There is also the problem that much of the data submitted to THE is not relevant. It seems that humans cannot do the data submission job properly and AI is necessary to do the job that humans can’t do. I wonder if it is really the case that AI has to do the jobs that humans can’t do for a less-than-living wage.
A Digression on my difficult relationship with Chat GPT
But let us just ask how much is AI really going to help. Here is my experience with Chat GPT asking a simple rankings-related question. How many Chinese universities participated in the last UI GreenMetric rankings?
At first, Chat GPT could not tell me anything useful: “Would you like help finding whether specific Chinese universities are in the 2024 list? Or should I assist drafting an inquiry email to the GreenMetric secretariat?”
So I told the AI to go the GreenMetric site, click on “country” and enter “China”. AI replies: “ I checked the UI GreenMetric 2024 rankings page at your link. While there’s a filter option to show only universities from China, the site does not display the total count of filtered results:
The site shows a search box where you can type “China” and then it lists all the Chinese universities—but there's no summary number telling you how many.
To find the exact count, here are two practical steps you could take: ….”
So I sent a screenshot. AI replies:
“The image shows the UI GreenMetric 2024 rankings filtered by country: China. It displays only one university entry — Weifang Institute of Technology, ranked 41st globally and 1st nationally.
However, the table shows a "Show 100 entries" option, indicating that the page supports multiple entries — but only the first entry is visible in your screenshot. “
I explain and eventually: ….
“✅ Only 1 Chinese university participated in the 2024 UI GreenMetric World University Rankings:
Weifang Institute of Technology (Ranked 41st globally)”.
Chat GPT concludes: “From your first mention of the UI GreenMetric rankings to confirming that only one Chinese university appears in the 2024 list, it’s been roughly 15–20 minutes of focused attention.”
DeepSeek took even longer, because of its reluctance to separate Taiwanese universities from the Mainland. On the other hand, Perplexity was a bit quicker.
Yes, I know that you have to learn how to write prompts properly. And I know that AI is getting better. But at the moment LLMs are the product of human trainers and bear the imprint of the people who produced them, including their biases, blind spots, and prejudices. So, whether the validation will be significantly better, I do not know, although it will probably be a bit cheaper.
From Ranking to Rating
Anyway, getting back to THE’s changes. The University Impact Rankings will now be known as
the Sustainability Impact Ratings. THE proclaims that the Impact Rankings were “(f)irst published in 2019 as the world’s most comprehensive framework for evaluating and celebrating universities’ deep social and economic impact.”
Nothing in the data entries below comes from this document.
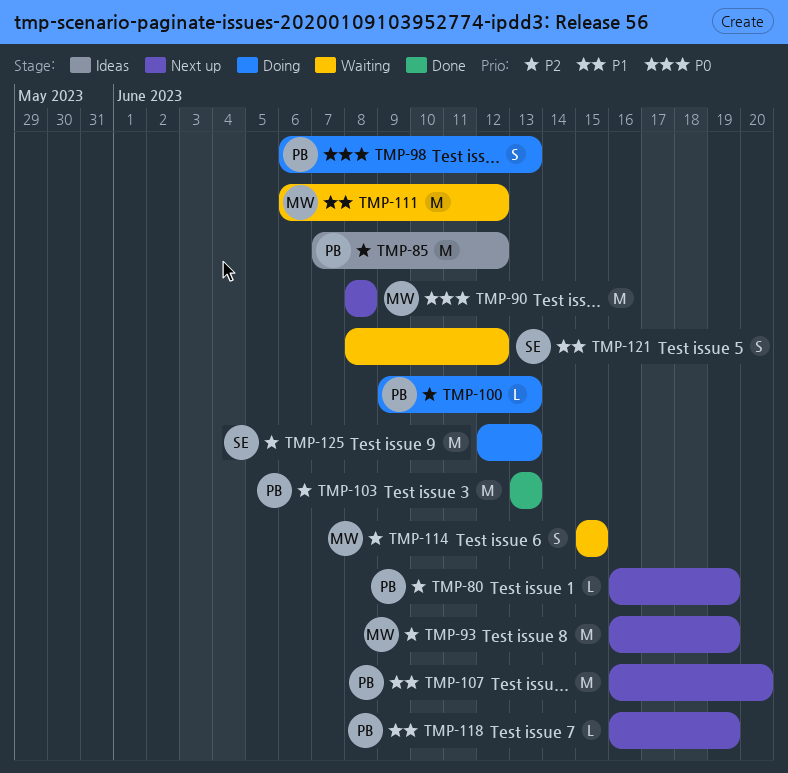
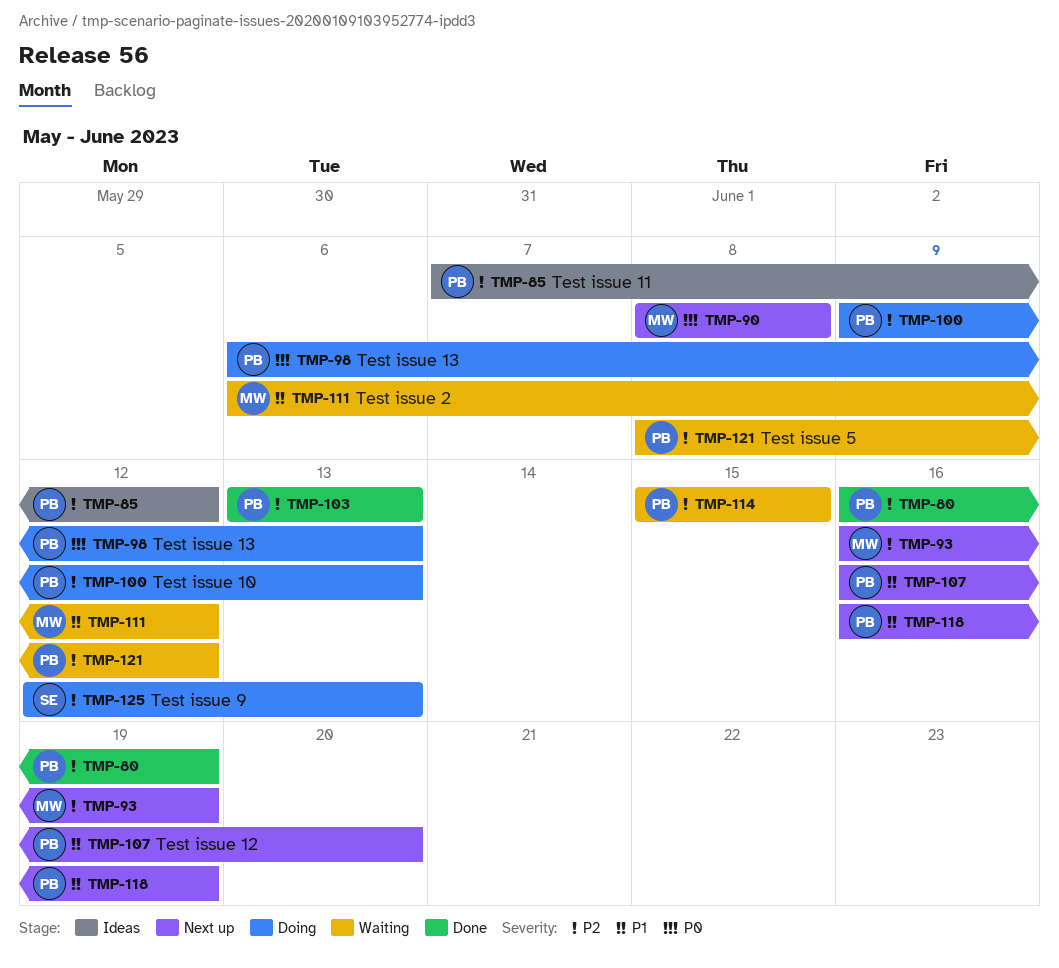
TMP-80, status: Next up -> Done
TMP-114, owner: MW -> PB
TMP-121, owner: SE -> PB
TMP-121, priority: P1 -> P2

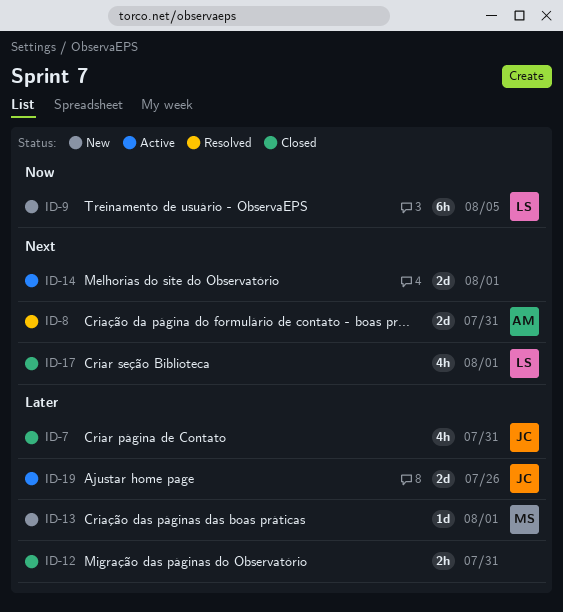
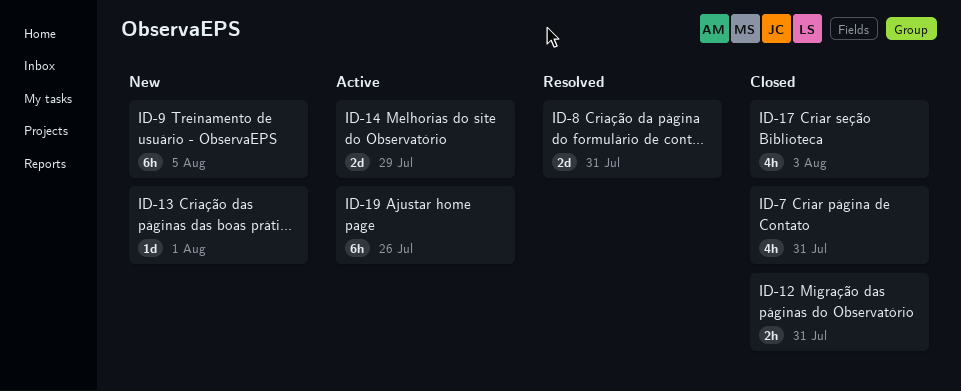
ID-14, due: Aug 1 -> Jul 29
ID-17, due: Aug 1 -> Aug 3
ID-19, estimate: 2d -> 6h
That points to the fundamental problem of the THE impact rankings, indeed of the THE university rankings in general. It claims to evaluate and to celebrate, even though there is surely an inherent contradiction between the two. Ultimately, if you aim to provide accurate and relevant information to students, stakeholders, and the public, you will often need to refrain from celebrating universities, or at least do so while providing caveats.
THE are now moving towards publishing ratings rather than rankings and that means “recognition of this framework as a rating system and network allows us to work with the community to consider moving to presenting the congested numerical score data in banded groups, not individually ranked places, or based on percentiles or performance classifications.”
There will be a community to which “we will deliver exclusive content and analysis to our network community: special webinars, a regular monthly newsletter sharing rich data insights and best practices, and opportunities to connect with each other across events and activities.”
This, of course, will not come free of change.
It will be interesting to see how many universities are willing to pay more money for a rather questionable product. Is it possible that THE has finally overreached?